-- Task prompt --
Could you filter the records below and keep only the lines with the word "įėjimų"?
--- Records to process ---
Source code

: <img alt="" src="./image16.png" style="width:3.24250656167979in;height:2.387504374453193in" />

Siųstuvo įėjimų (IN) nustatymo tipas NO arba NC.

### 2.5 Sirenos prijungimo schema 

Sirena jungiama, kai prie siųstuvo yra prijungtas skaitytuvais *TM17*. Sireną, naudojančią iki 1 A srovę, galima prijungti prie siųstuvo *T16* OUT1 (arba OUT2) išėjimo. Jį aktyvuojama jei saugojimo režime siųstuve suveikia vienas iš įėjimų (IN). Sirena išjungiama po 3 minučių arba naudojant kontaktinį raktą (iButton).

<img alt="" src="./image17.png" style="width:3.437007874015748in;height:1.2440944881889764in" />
---
-- Answer to the problem --
Siųstuvo įėjimų (IN) nustatymo tipas NO arba NC.
Sirena jungiama, kai prie siųstuvo yra prijungtas skaitytuvais *TM17*. Sireną, naudojančią iki 1 A srovę, galima prijungti prie siųstuvo *T16* OUT1 (arba OUT2) išėjimo. Jį aktyvuojama jei saugojimo režime siųstuve suveikia vienas iš įėjimų (IN). Sirena išjungiama po 3 minučių arba naudojant kontaktinį raktą (iButton).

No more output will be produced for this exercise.